### TASK INSTRUCTIONS:
Copy the text of every row below line for line, changing nothing. Leave the pictures out of your answer.

### RECORDS TO PROCESS:
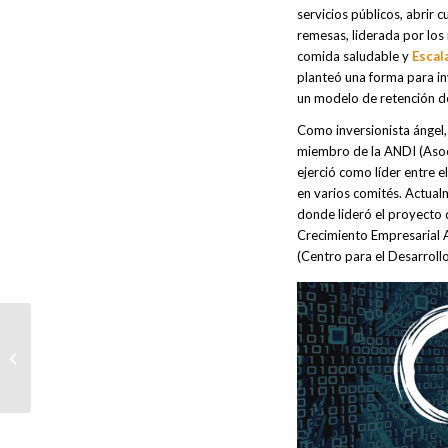
servicios públicos, abrir 
remesas, liderada por lo
comida saludable y
Escal
planteó una forma para in
un modelo de retención d
Como inversionista ángel,
miembro de la ANDI (Asoc
ejerció como líder entre 
en varios comités. Actual
donde lideró el proyecto 
Crecimiento Empresarial
(Centro para el Desarrollo
Solidaridad gimnasiana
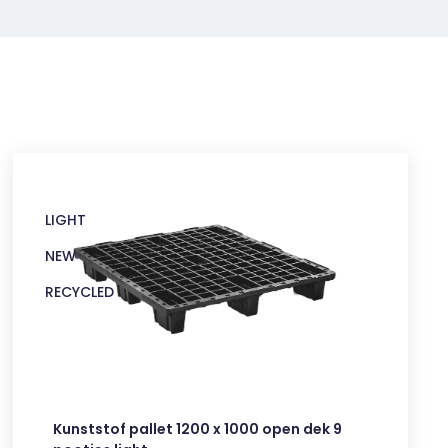
LIGHT
NEW
RECYCLED
Kunststof pallet 1200 x 1000 open dek 9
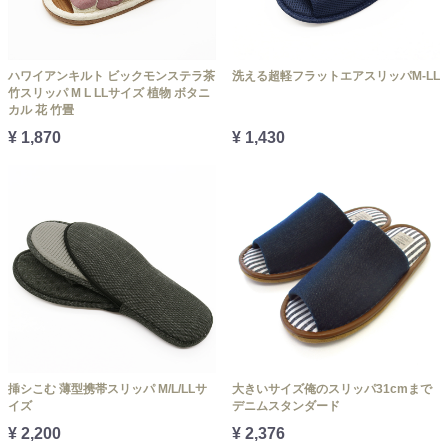
ハワイアンキルト ビックモンステラ茶
洗える超軽フラットエアスリッパM-LL
竹スリッパ M L LLサイズ 植物 ボタニ
カル 花 竹畳
¥ 1,870
¥ 1,430
挿シこむ 薄型携帯スリッパ M/L/LLサ
大きいサイズ俺のスリッパ31cmまで
イズ
デニムスタンダード
¥ 2,200
¥ 2,376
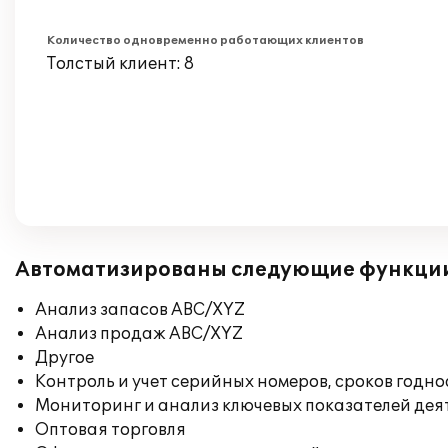
Количество одновременно работающих клиентов
Толстый клиент: 8
Автоматизированы следующие функци
Анализ запасов ABC/XYZ
Анализ продаж ABC/XYZ
Другое
Контроль и учет серийных номеров, сроков годн
Мониторинг и анализ ключевых показателей де
Оптовая торговля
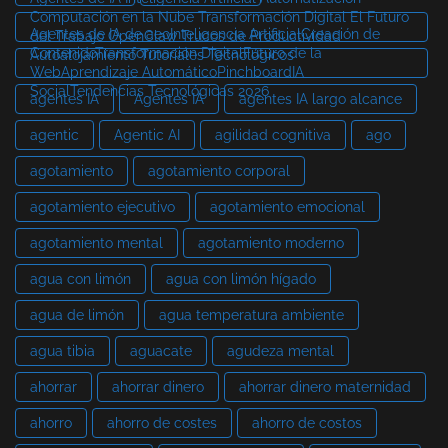
Computación en la Nube Transformación Digital El Futuro
Agentes de IA de aeoInteligencia ArtificialCreación de
del Trabajo OpenClaw Trucos de Productividad
ContenidoTransformación DigitalFuturo de la
Autoalojamiento Tutoriales Tecnológicos
WebAprendizaje AutomáticoPinchboardIA
SocialTendencias Tecnológicas 2026
agentes IA
Agentes IA
agentes IA largo alcance
agentic
Agentic AI
agilidad cognitiva
ago
agotamiento
agotamiento corporal
agotamiento ejecutivo
agotamiento emocional
agotamiento mental
agotamiento moderno
agua con limón
agua con limón hígado
agua de limón
agua temperatura ambiente
agua tibia
aguacate
agudeza mental
ahorrar
ahorrar dinero
ahorrar dinero maternidad
ahorro
ahorro de costes
ahorro de costos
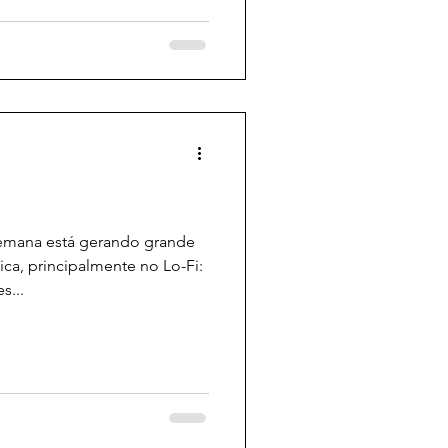
emana está gerando grande
a, principalmente no Lo-Fi:
s...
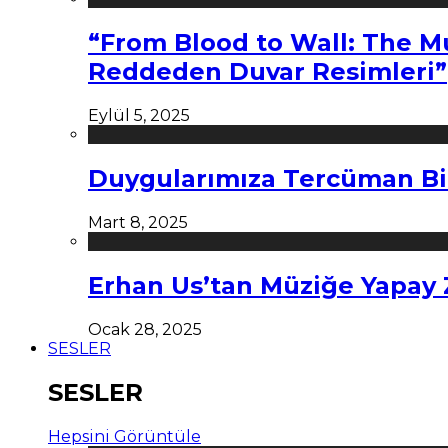
“From Blood to Wall: The M
Reddeden Duvar Resimleri”
Eylül 5, 2025
Duygularımıza Tercüman Bi
Mart 8, 2025
Erhan Us’tan Müziğe Yapay
Ocak 28, 2025
SESLER
SESLER
Hepsini Görüntüle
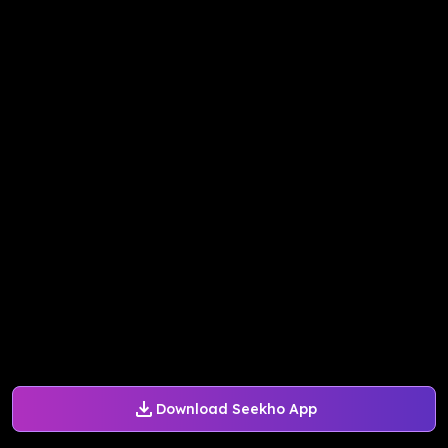
Download Seekho App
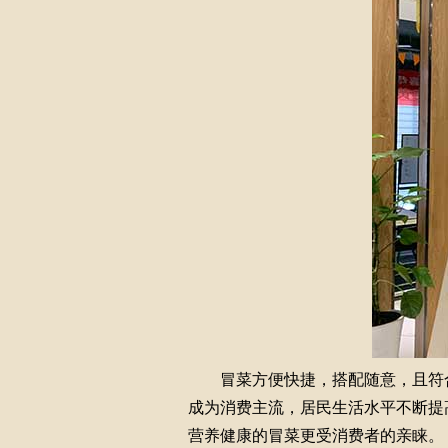
冒菜方便快捷，搭配随意，且符合大
成为消费主流，居民生活水平不断提
营养健康的冒菜更受消费者的亲睐。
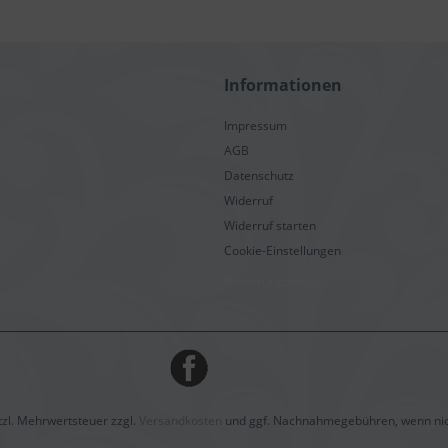
Informationen
Impressum
AGB
Datenschutz
Widerruf
Widerruf starten
Cookie-Einstellungen
Widerruf starten
etzl. Mehrwertsteuer zzgl.
Versandkosten
und ggf. Nachnahmegebühren, wenn nic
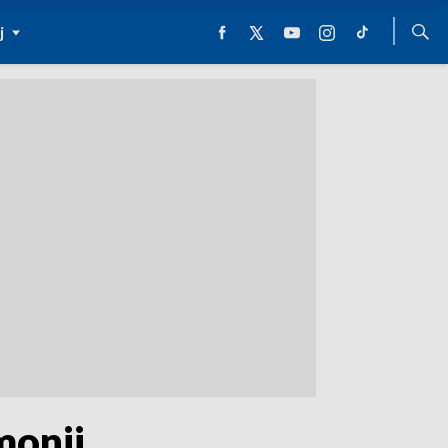
j
monii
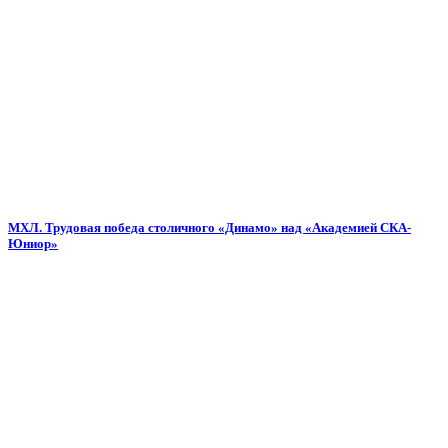
МХЛ. Трудовая победа столичного «Динамо» над «Академией СКА-
Юниор»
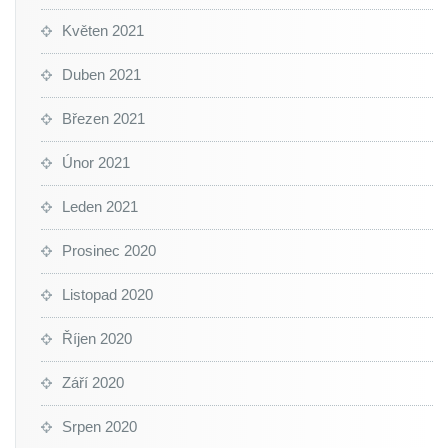
Květen 2021
Duben 2021
Březen 2021
Únor 2021
Leden 2021
Prosinec 2020
Listopad 2020
Říjen 2020
Září 2020
Srpen 2020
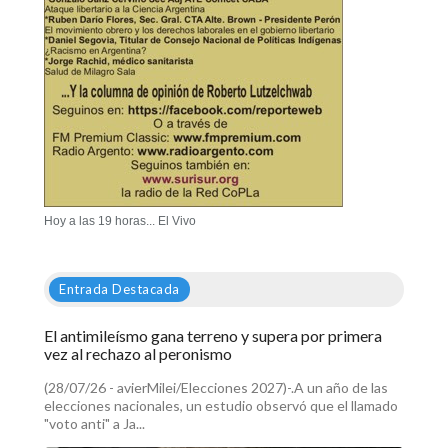
Hoy a las 19 horas... El Vivo
Entrada Destacada
El antimileísmo gana terreno y supera por primera
vez al rechazo al peronismo
(28/07/26 - avierMilei/Elecciones 2027)-.A un año de las
elecciones nacionales, un estudio observó que el llamado
"voto anti" a Ja...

### RESPONSE TO THIS EXERCISE:
servicios públicos, abrir 
remesas, liderada por lo
comida saludable y
Escal
planteó una forma para in
un modelo de retención d
Como inversionista ángel,
miembro de la ANDI (Asoc
ejerció como líder entre 
en varios comités. Actual
donde lideró el proyecto 
Crecimiento Empresarial
(Centro para el Desarrollo
Solidaridad gimnasiana
LIGHT
NEW
RECYCLED
Kunststof pallet 1200 x 1000 open dek 9
ハワイアンキルト ビックモンステラ茶
洗える超軽フラットエアスリッパM-LL
竹スリッパ M L LLサイズ 植物 ボタニ
カル 花 竹畳
¥ 1,870
¥ 1,430
挿シこむ 薄型携帯スリッパ M/L/LLサ
大きいサイズ俺のスリッパ31cmまで
イズ
デニムスタンダード
¥ 2,200
¥ 2,376
Количество одновременно работающих клиентов
Толстый клиент: 8
Автоматизированы следующие функци
Анализ запасов ABC/XYZ
Анализ продаж ABC/XYZ
Другое
Контроль и учет серийных номеров, сроков годн
Мониторинг и анализ ключевых показателей де
Оптовая торговля
Computación en la Nube Transformación Digital El Futuro
Agentes de IA de aeoInteligencia ArtificialCreación de
del Trabajo OpenClaw Trucos de Productividad
ContenidoTransformación DigitalFuturo de la
Autoalojamiento Tutoriales Tecnológicos
WebAprendizaje AutomáticoPinchboardIA
SocialTendencias Tecnológicas 2026
agentes IA
Agentes IA
agentes IA largo alcance
agentic
Agentic AI
agilidad cognitiva
ago
agotamiento
agotamiento corporal
agotamiento ejecutivo
agotamiento emocional
agotamiento mental
agotamiento moderno
agua con limón
agua con limón hígado
agua de limón
agua temperatura ambiente
agua tibia
aguacate
agudeza mental
ahorrar
ahorrar dinero
ahorrar dinero maternidad
ahorro
ahorro de costes
ahorro de costos
emana está gerando grande
a, principalmente no Lo-Fi:
s...
“From Blood to Wall: The M
Reddeden Duvar Resimleri”
Eylül 5, 2025
Duygularımıza Tercüman Bi
Mart 8, 2025
Erhan Us’tan Müziğe Yapay
Ocak 28, 2025
SESLER
SESLER
Hepsini Görüntüle
Download Seekho App
冒菜方便快捷，搭配随意，且符合大
成为消费主流，居民生活水平不断提
营养健康的冒菜更受消费者的亲睐。
Informationen
Impressum
AGB
Datenschutz
Widerruf
Widerruf starten
Cookie-Einstellungen
Widerruf starten
etzl. Mehrwertsteuer zzgl.
Versandkosten
und ggf. Nachnahmegebühren, wenn nic
j
monii
МХЛ. Трудовая победа столичного «Динамо» над «Академией СКА-
Юниор»
Květen 2021
Duben 2021
Březen 2021
Únor 2021
Leden 2021
Prosinec 2020
Listopad 2020
Říjen 2020
Září 2020
Srpen 2020
Hoy a las 19 horas... El Vivo
Entrada Destacada
El antimileísmo gana terreno y supera por primera
vez al rechazo al peronismo
(28/07/26 - avierMilei/Elecciones 2027)-.A un año de las
elecciones nacionales, un estudio observó que el llamado
"voto anti" a Ja...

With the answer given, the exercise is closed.